The crypto market’s cyclical nature compounds these challenges. When broader cryptocurrency markets face headwinds—as they have throughout much of the past year—speculative assets become highly vulnerable. Bitcoin itself has struggled despite its status as the largest and most established cryptocurrency. XRP, lacking Bitcoin’s network effect and store-of-value narrative, is likely to suffer disproportionately during periods of risk-off sentiment.

Speculation will likely remain XRP’s primary demand driver rather than genuine utility adoption. This means the token’s price will remain hostage to investor sentiment, regulatory developments, and macro market conditions—none of which are favorable anchors for long-term value.

2026 Price Outlook: Why Experts Predict XRP Could Fall Further

Given XRP’s structural vulnerabilities and current market dynamics, a further 50% decline from current levels appears reasonable—potentially placing the token near $0.80 by year-end 2026. This would represent cumulative losses of approximately 78% from the 2025 July peak.

Several factors support this bearish scenario. The token has already fallen 56% in just seven months, suggesting momentum remains downward. Regulatory tailwinds from Ripple’s SEC settlement haven’t proved sufficient to reverse negative technicals or address fundamental use-case concerns.
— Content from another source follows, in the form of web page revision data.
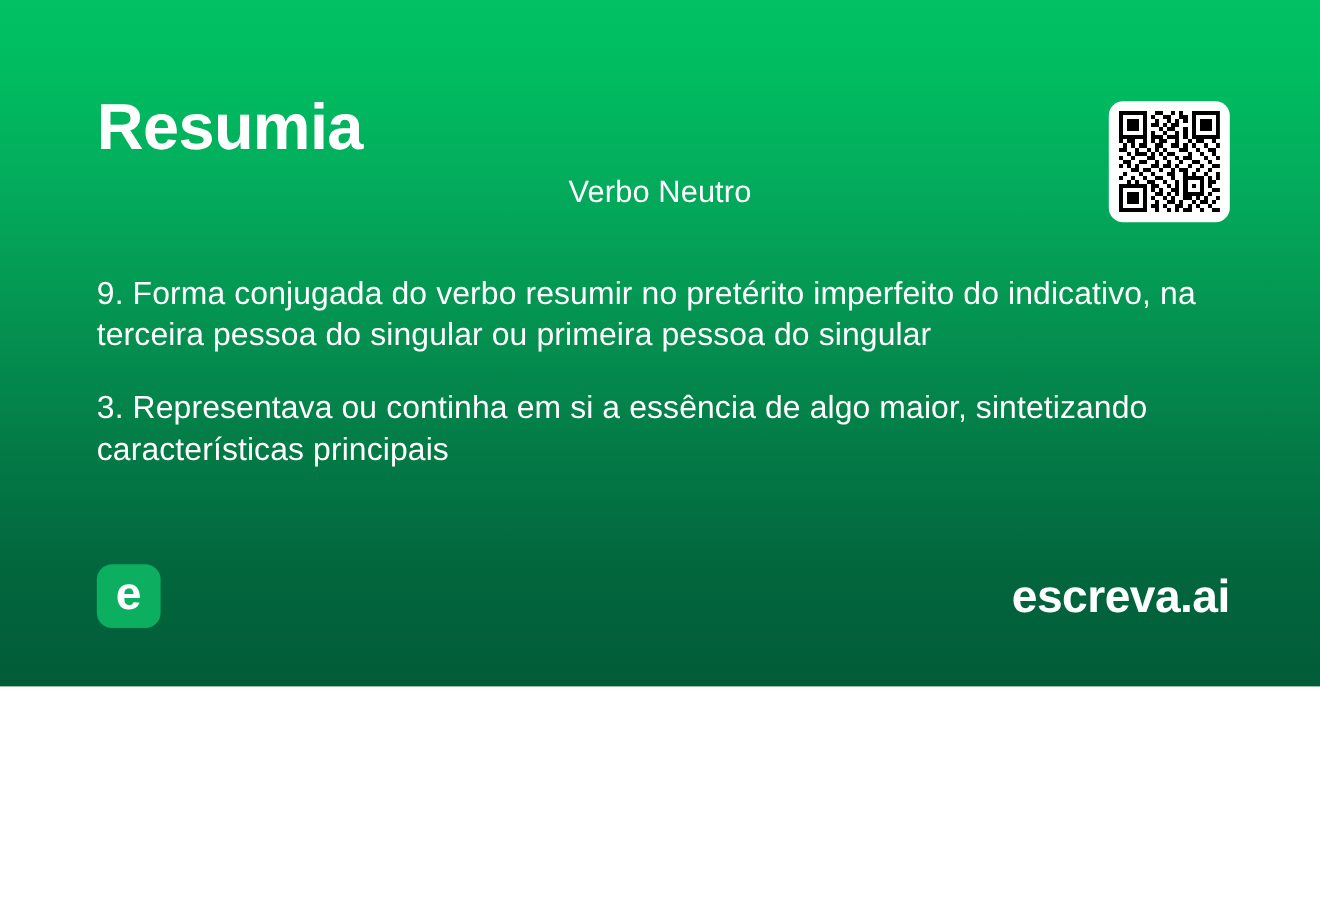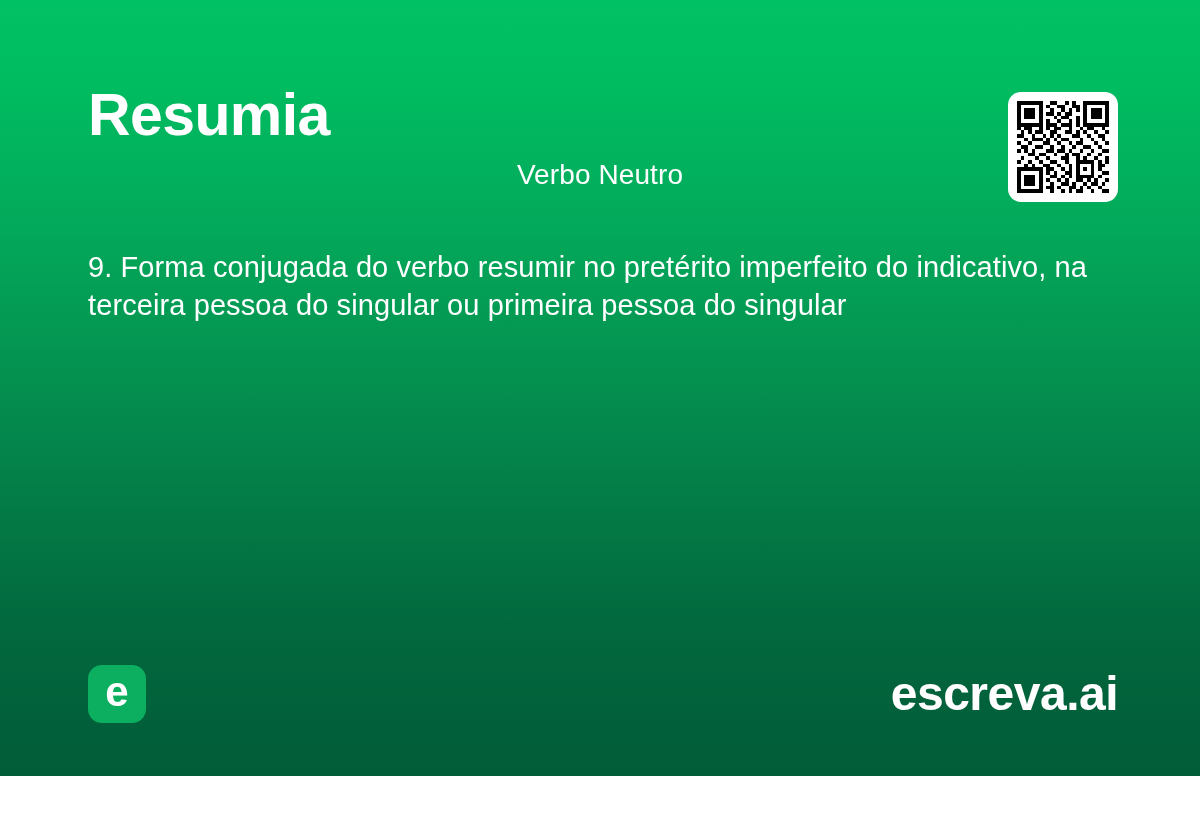--- a/index.html
+++ b/index.html
@@ -17,7 +17,7 @@
   .card {
     position: relative;
     width: 1200px;
-    height: 776px;
+    height: 624px;
     box-sizing: border-box;
     background: linear-gradient(180deg,
         #00c164 0%,

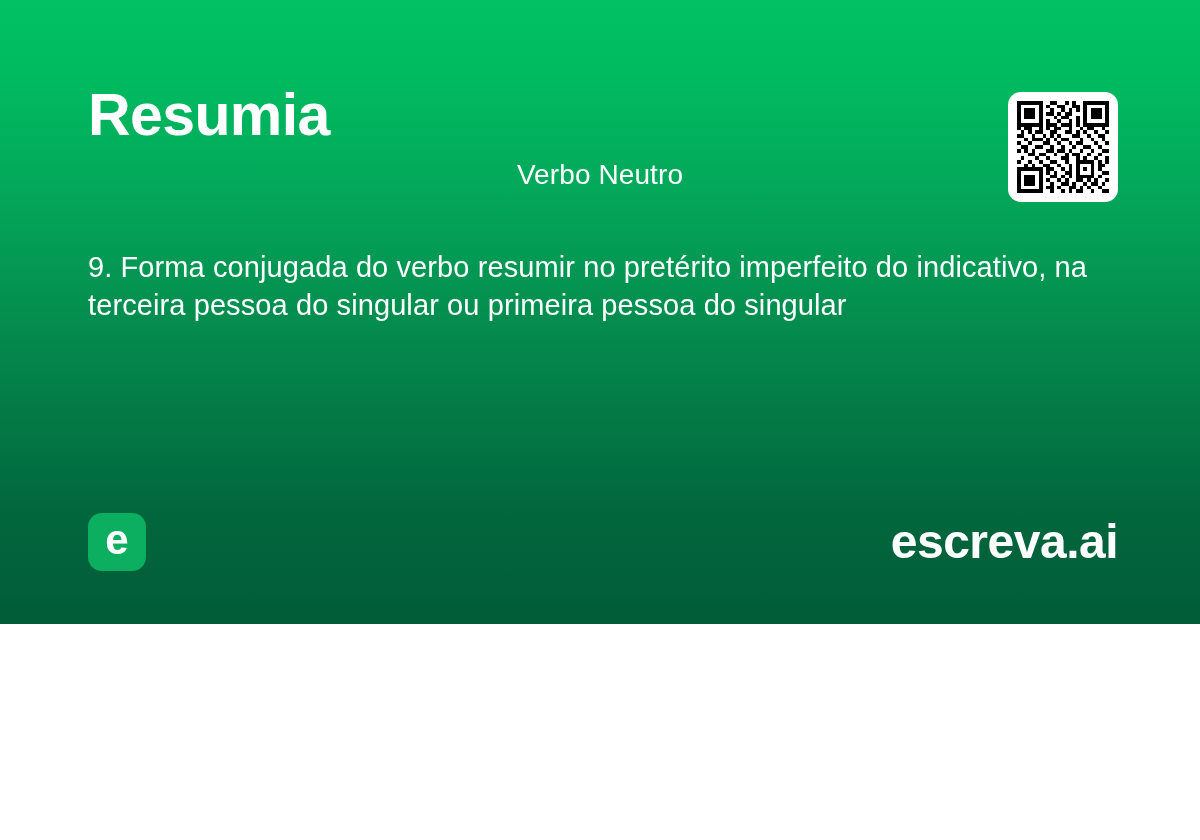--- a/index.html
+++ b/index.html
@@ -356,6 +356,7 @@
 
   <div class="definitions">
     <p class="definition">9. Forma conjugada do verbo resumir no pretérito imperfeito do indicativo, na terceira pessoa do singular ou primeira pessoa do singular</p>
+    <p class="definition">3. Representava ou continha em si a essência de algo maior, sintetizando características principais</p>
   </div>
 
   <div class="footer">

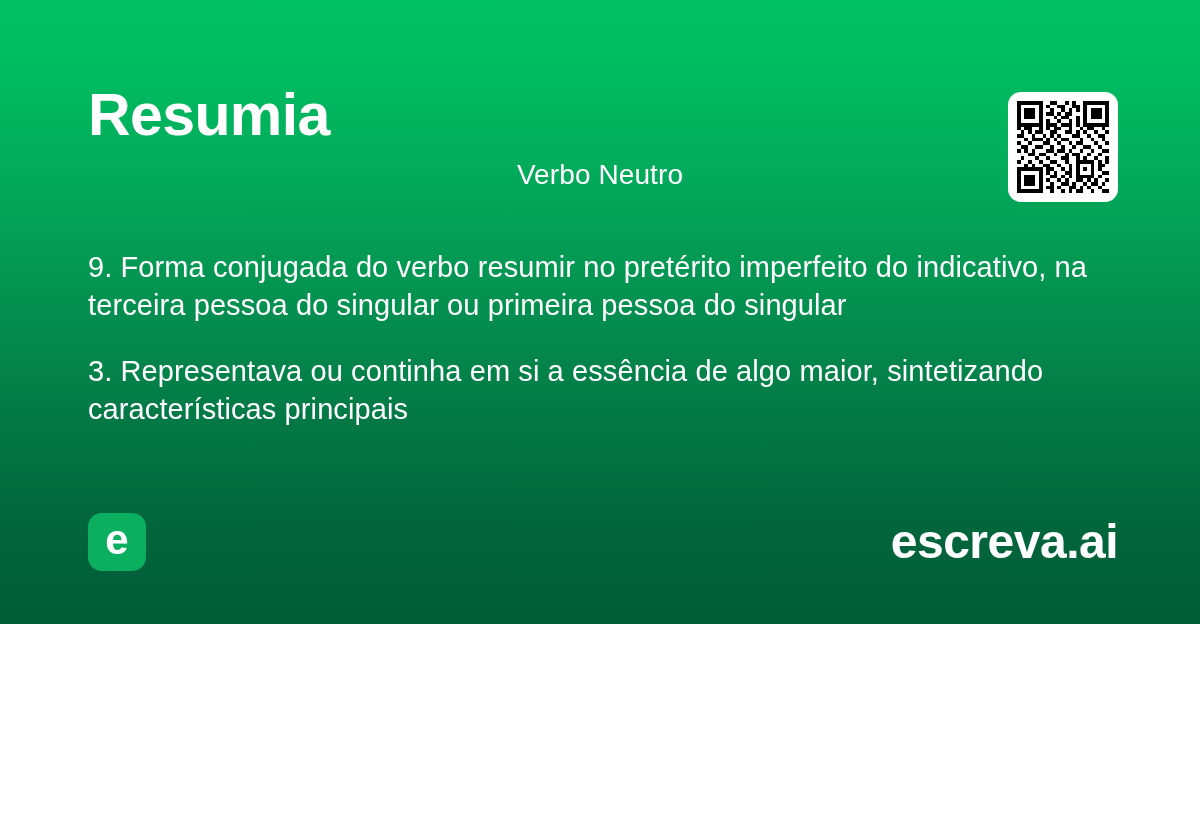--- a/index.html
+++ b/index.html
@@ -124,7 +124,7 @@
   }
 
   .wordmark {
-    font-size: 48px;
+    font-size: 42px;
     font-weight: bold;
     color: #ffffff;
     letter-spacing: -0.5px;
Additionally, the broader cryptocurrency market environment remains pressured, limiting upside catalysts.

Investors should recognize that winning a legal battle differs fundamentally from building sustainable token value. Ripple’s SEC settlement resolved an existential legal risk, but it couldn’t eliminate XRP’s core economic challenges: limited intrinsic demand from Ripple Payments, competition from RLUSD itself, and extreme volatility relative to institutional financial requirements.

Investment Considerations: Beyond the Settlement Narrative

Before committing capital to XRP, investors must separate the settlement story from the economic reality. Legal clarity is valuable, but it’s not a value driver when the underlying use case remains constrained by structural limitations.

The Motley Fool’s investment research consistently identifies stocks with durable competitive advantages and multiple expansion catalysts. XRP struggles on both fronts: its competitive moat has narrowed (RLUSD exists as a superior alternative), and near-term catalysts appear limited. The settlement provided short-term euphoria but not long-term structural support.

For those considering XRP positions, the latest data and analysis suggest caution. The regulatory uncertainty phase is over, but it’s been replaced by a more sobering realization: settlements don’t automatically create token utility or demand. As 2026 unfolds, expect continued pressure on XRP’s price as reality reasserts itself over sentiment.